GierschKaum zu glauben: Der Giersch hat dem Lyriker Jan Wagner mit seinem Band “Regentonnenvariationen” in diesem Jahr zum Leipziger Buchpreis in der Kategorie Belletristik verholfen. Giersch as its best!

Jan Wagner: giersch

nicht zu unterschätzen: der giersch
mit dem begehren schon im namen – darum
die blüten, die so schwebend weiß sind, keusch
wie ein tyrannentraum.

kehrt stets zurück wie eine alte schuld,
schickt seine kassiber
durchs dunkel unterm rasen, unterm feld,
bis irgendwo erneut ein weißes wider-

standsnest emporschießt. hinter der garage,
beim knirschenden kies, der kirsche: giersch
als schäumen, als gischt, der ohne ein geräusch

geschieht, bis hoch zum giebel kriecht, bis giersch schier
überall sprießt, im ganzen garten giersch
sich über giersch schiebt,ihn verschlingt mit nichts als giersch.

Jan Wagner: Regentonnenvariationen. Hanser Verlag

 

2 Gedanken zu „Der Giersch im Gedicht“

  1. Hallo Karin,

    Jan Wagners Gedichte sind einfach nur genial!
    Ich habe mir den Gedichtband besorgt und mich in die “Tassen” verliebt.
    Dieses Gedicht verführte mich dazu,
    es zuerst zu lesen, dann nochmal zu lesen,
    dann Vielerlei zu entdecken.
    Zum Schluss analysierte ich es bis auf jeden Zeilenwechsel, jeden Reim,
    jede Brücke zum Metaphysischen.
    Vielleicht entdeckte ich sogar Rhythmisches,
    das der Autor selbst nicht einmal beabsichtigt hatte.
    Ob ich ihm mal schreibe?
    Um ihm seinen tiefen und bleibenden Eindruck in meinem persönlichen Leseerleben mitzuteilen?

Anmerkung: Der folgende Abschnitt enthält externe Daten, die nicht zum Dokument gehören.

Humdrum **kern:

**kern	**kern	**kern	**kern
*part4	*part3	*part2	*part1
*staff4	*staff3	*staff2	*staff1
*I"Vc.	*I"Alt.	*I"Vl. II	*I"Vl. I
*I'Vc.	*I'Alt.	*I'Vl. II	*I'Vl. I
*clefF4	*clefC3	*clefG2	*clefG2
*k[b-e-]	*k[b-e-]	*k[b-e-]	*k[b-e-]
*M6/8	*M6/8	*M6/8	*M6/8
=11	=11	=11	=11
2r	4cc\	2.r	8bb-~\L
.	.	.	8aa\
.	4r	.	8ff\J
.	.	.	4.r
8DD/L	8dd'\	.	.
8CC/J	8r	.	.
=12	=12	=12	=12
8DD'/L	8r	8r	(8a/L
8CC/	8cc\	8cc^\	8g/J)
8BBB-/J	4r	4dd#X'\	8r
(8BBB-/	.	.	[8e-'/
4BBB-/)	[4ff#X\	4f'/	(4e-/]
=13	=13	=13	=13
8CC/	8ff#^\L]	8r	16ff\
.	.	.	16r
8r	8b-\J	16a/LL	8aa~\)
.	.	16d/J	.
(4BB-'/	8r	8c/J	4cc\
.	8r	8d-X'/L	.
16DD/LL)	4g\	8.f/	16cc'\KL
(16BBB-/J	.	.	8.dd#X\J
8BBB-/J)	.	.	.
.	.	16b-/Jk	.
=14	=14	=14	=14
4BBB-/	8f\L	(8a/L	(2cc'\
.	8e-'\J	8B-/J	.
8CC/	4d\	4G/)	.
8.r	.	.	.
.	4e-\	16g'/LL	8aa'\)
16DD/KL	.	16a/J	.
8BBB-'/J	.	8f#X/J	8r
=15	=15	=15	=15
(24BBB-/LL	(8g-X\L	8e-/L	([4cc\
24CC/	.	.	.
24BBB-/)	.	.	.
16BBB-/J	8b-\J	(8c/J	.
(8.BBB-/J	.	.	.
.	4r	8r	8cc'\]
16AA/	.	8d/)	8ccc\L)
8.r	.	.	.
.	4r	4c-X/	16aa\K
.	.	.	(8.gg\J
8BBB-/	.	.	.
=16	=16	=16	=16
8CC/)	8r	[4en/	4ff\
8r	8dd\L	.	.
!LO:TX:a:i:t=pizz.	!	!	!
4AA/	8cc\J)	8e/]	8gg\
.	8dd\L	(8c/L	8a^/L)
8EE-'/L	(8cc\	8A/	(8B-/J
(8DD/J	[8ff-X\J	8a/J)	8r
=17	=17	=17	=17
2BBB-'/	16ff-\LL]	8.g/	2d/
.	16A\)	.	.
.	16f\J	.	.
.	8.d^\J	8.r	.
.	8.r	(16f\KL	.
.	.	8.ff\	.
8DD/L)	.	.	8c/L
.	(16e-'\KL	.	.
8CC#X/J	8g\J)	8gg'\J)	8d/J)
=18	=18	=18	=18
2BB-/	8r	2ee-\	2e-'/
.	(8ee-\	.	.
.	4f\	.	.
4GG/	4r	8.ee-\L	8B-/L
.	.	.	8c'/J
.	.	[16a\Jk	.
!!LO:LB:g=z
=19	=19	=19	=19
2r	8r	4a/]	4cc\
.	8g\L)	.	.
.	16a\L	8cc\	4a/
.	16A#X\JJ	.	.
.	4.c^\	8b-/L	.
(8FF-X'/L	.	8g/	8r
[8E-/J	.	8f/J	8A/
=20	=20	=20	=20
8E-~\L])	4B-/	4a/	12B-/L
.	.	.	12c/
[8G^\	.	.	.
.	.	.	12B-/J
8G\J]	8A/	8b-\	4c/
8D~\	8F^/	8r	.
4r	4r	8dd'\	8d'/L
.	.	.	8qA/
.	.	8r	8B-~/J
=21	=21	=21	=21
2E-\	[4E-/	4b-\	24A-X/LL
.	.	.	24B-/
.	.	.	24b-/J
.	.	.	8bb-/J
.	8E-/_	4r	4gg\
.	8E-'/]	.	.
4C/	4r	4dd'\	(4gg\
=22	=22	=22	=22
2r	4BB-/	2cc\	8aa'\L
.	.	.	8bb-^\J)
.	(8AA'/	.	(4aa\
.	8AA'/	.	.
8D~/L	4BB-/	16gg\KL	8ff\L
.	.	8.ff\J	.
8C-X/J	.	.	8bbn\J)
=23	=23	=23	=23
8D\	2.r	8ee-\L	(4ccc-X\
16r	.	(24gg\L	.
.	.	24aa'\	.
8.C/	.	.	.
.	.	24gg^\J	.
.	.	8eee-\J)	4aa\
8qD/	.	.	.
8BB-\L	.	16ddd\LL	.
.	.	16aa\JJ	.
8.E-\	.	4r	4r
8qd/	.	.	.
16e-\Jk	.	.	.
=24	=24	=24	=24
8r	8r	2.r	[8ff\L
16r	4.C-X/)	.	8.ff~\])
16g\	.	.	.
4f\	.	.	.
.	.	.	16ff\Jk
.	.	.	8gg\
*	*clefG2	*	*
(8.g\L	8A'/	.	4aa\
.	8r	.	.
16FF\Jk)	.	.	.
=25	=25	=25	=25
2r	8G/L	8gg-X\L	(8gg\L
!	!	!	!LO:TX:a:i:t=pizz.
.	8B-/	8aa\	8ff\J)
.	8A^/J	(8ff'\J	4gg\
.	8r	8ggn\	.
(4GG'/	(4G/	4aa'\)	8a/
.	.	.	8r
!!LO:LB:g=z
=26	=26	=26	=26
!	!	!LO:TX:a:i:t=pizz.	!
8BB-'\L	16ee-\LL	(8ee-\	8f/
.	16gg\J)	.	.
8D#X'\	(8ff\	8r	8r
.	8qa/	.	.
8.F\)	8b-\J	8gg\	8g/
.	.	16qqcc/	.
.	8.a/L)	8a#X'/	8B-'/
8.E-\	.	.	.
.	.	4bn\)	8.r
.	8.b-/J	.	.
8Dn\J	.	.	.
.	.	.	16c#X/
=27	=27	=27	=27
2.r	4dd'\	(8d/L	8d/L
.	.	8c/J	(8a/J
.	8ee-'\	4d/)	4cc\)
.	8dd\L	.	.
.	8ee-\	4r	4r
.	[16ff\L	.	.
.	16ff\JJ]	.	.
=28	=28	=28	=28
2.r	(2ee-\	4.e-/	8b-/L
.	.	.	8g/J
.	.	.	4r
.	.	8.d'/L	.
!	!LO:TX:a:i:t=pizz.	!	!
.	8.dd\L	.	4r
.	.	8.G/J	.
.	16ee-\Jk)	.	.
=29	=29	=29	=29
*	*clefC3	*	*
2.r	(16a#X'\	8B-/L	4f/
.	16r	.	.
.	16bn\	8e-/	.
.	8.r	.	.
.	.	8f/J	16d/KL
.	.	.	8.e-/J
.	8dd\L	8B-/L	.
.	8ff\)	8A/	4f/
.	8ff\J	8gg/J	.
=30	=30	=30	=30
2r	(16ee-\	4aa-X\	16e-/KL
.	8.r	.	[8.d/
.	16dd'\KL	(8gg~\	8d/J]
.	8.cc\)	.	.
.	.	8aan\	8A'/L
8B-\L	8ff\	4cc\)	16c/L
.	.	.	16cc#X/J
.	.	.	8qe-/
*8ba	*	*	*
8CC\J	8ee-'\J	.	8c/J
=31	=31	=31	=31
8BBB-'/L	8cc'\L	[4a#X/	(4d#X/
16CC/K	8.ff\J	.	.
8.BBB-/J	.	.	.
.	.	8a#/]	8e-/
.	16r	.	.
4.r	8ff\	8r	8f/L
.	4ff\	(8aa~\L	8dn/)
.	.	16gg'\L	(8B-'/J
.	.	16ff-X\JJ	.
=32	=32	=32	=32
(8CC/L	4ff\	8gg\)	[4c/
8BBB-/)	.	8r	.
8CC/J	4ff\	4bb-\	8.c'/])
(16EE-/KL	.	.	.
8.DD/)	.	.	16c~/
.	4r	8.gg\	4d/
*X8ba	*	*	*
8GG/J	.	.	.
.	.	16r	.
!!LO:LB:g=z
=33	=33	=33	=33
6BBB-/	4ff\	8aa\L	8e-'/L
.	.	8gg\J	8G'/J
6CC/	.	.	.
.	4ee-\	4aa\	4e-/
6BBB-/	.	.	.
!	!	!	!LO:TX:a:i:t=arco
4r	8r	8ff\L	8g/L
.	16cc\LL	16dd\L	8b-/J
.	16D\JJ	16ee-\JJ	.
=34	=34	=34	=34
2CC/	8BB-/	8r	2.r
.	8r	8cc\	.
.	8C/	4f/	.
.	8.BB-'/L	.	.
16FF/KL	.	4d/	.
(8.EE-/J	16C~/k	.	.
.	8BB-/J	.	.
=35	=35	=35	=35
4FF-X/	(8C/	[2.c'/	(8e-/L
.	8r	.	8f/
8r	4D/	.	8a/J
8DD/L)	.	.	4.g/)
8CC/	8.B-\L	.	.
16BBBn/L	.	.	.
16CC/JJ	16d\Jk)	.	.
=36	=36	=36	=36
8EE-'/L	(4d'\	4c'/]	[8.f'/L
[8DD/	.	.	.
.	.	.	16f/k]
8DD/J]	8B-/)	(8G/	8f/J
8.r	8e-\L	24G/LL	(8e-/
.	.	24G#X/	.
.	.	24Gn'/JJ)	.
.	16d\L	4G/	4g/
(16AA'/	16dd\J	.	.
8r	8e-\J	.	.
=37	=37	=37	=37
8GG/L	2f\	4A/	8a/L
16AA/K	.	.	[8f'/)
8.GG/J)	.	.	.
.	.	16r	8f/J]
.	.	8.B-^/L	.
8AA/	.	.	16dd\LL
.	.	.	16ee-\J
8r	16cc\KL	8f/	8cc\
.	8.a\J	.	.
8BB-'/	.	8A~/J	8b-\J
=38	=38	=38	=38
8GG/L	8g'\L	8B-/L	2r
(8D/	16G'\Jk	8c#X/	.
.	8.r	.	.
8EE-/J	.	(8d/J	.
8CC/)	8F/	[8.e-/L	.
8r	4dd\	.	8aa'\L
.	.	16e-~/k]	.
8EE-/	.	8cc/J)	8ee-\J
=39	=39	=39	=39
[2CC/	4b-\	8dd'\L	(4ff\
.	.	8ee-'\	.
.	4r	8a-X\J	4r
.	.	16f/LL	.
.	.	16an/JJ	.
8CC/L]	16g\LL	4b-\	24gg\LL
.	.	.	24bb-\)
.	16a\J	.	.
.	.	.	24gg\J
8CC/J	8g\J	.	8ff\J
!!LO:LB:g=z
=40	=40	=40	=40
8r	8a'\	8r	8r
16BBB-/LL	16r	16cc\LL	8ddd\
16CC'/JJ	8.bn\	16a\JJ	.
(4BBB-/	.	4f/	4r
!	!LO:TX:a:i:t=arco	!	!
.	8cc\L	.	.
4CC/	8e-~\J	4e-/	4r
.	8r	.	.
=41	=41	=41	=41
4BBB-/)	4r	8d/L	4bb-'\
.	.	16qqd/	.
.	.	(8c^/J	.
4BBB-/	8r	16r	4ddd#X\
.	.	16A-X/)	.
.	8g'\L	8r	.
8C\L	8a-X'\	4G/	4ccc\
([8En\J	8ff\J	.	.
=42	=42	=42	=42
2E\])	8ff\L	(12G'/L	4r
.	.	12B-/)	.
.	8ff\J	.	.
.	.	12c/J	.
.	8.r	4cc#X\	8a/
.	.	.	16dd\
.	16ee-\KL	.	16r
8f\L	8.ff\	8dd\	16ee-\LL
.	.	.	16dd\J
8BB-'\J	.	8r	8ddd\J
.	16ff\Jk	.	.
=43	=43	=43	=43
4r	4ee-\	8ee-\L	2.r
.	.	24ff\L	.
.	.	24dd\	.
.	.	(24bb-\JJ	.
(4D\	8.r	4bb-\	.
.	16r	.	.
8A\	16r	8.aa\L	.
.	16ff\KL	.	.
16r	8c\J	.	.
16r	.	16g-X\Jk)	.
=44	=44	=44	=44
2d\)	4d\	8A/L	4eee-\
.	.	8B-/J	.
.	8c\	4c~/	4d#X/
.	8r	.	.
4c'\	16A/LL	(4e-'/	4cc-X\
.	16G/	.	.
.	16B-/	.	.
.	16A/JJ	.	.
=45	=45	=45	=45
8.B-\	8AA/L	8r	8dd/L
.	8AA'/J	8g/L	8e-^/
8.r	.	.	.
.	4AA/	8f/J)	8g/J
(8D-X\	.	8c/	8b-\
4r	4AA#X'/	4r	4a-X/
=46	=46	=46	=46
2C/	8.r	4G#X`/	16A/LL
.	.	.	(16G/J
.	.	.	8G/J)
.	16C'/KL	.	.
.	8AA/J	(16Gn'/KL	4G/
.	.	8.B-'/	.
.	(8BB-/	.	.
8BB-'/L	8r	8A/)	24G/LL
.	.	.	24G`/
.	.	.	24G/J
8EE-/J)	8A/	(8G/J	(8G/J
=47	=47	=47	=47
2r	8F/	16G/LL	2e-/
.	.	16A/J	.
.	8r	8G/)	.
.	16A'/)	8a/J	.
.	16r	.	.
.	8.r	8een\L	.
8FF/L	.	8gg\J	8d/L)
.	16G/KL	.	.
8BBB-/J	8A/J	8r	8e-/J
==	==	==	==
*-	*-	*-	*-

    Jan Wagners “Tasse” hier im Pflanzenblog – Thema verfehlt?
    Nö, man kann sie ja zum Gießen verwenden, darin Gierschblätter sammeln,
    warten, bis der Töpfer eine Schale töpfern darf, in die dann viel mehr Giersch hineinpasst.

    Unbedingt lesen!!!

    Die faz schreibt dazu (Zitat):

    “Begeisternd ist das erst, weil Wagner ein Meister der Form ist. Man darf sich aber die Form nicht nach dem Vorbild der Gussform vorstellen, in die man das Material einfüllt. Form ist das Material, mit dem es zu arbeiten gilt, die anregt, herausfordert. Sie ist nicht fertige Vorgabe, sondern sie entfaltet sich in der Fügung des Gedichts.”
    aus: https://www.faz.net/aktuell/feuilleton/buecher/rezensionen/belletristik/jan-wagners-gedichtband-regentonnenvariationen-13182220.html

    So wie aus der Tassenform endlich eine Schalenform werden darf …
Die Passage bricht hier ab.